→ **Your goal**
What lines of the data below hold the string "червня"? Copy each one.

→ **Listed records**
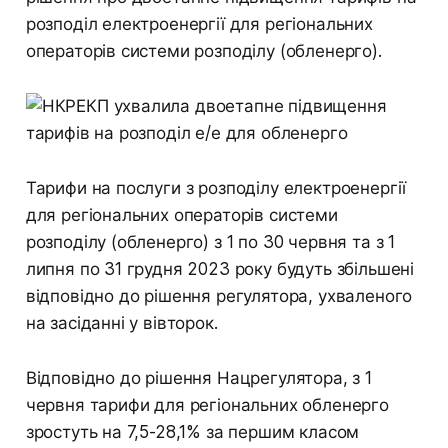
розподіл електроенергії для регіональних
операторів системи розподілу (обленерго).
Тарифи на послуги з розподілу електроенергії
для регіональних операторів системи
розподілу (обленерго) з 1 по 30 червня та з 1
липня по 31 грудня 2023 року будуть збільшені
відповідно до рішення регулятора, ухваленого
на засіданні у вівторок.
Відповідно до рішення Нацрегулятора, з 1
червня тарифи для регіональних обленерго
зростуть на 7,5-28,1% за першим класом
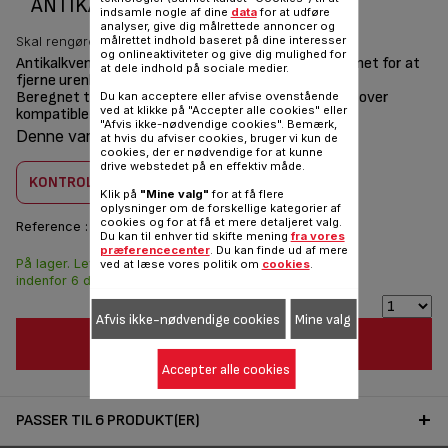
ANTIKALKVENTIL CS-00133059
indsamle nogle af dine
data
for at udføre
analyser, give dig målrettede annoncer og
målrettet indhold baseret på dine interesser
Skal rengøres regelmæssigt.
og onlineaktiviteter og give dig mulighed for
Antikalkventilen er placeret på forsiden af strygejernet for at
at dele indhold på sociale medier.
fjerne urenheder i vandet.
Beregnet til dampstrygejern (se nedenstående liste over
Du kan acceptere eller afvise ovenstående
ved at klikke på "Accepter alle cookies" eller
kompatible produkter)
"Afvis ikke-nødvendige cookies". Bemærk,
Denne vare er kombatilbel med
6 produkt(er)
at hvis du afviser cookies, bruger vi kun de
cookies, der er nødvendige for at kunne
drive webstedet på en effektiv måde.
KONTROLLER KOMBABILITET
Klik på
"Mine valg"
for at få flere
oplysninger om de forskellige kategorier af
cookies og for at få et mere detaljeret valg.
Reference :
CS-00133059
Du kan til enhver tid skifte mening
fra vores
præferencecenter
. Du kan finde ud af mere
På lager. Leveringen
ved at læse vores politik om
cookies
.
70,00 DKK
indenfor 6 dage.
Afvis ikke-nødvendige cookies
Mine valg
FØJ TIL INDKØBSVOGN
Accepter alle cookies
PASSER TIL 6 PRODUKT(ER)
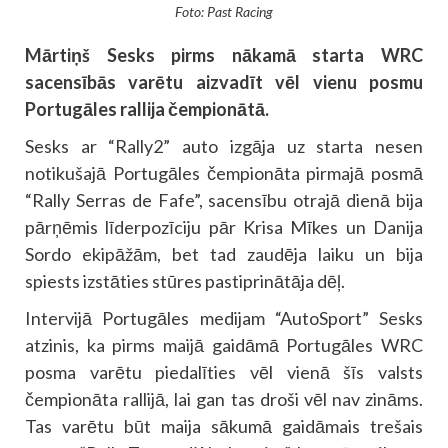
Foto: Past Racing
Mārtiņš Sesks pirms nākamā starta WRC
sacensībās varētu aizvadīt vēl vienu posmu
Portugāles rallija čempionātā.
Sesks ar “Rally2” auto izgāja uz starta nesen
notikušajā Portugāles čempionāta pirmajā posmā
“Rally Serras de Fafe”, sacensību otrajā dienā bija
pārņēmis līderpozīciju pār Krisa Mīkes un Danija
Sordo ekipāžām, bet tad zaudēja laiku un bija
spiests izstāties stūres pastiprinātāja dēļ.
Intervijā Portugāles medijam “AutoSport” Sesks
atzinis, ka pirms maijā gaidāmā Portugāles WRC
posma varētu piedalīties vēl vienā šīs valsts
čempionāta rallijā, lai gan tas droši vēl nav zināms.
Tas varētu būt maija sākumā gaidāmais trešais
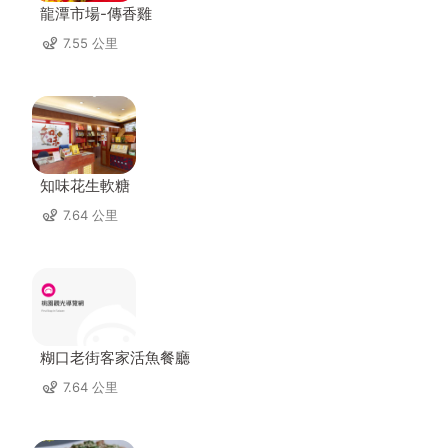
龍潭市場-傳香雞
7.55 公里
知味花生軟糖
7.64 公里
糊口老街客家活魚餐廳
7.64 公里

→ **Solution for this problem**
розподілу (обленерго) з 1 по 30 червня та з 1
червня тарифи для регіональних обленерго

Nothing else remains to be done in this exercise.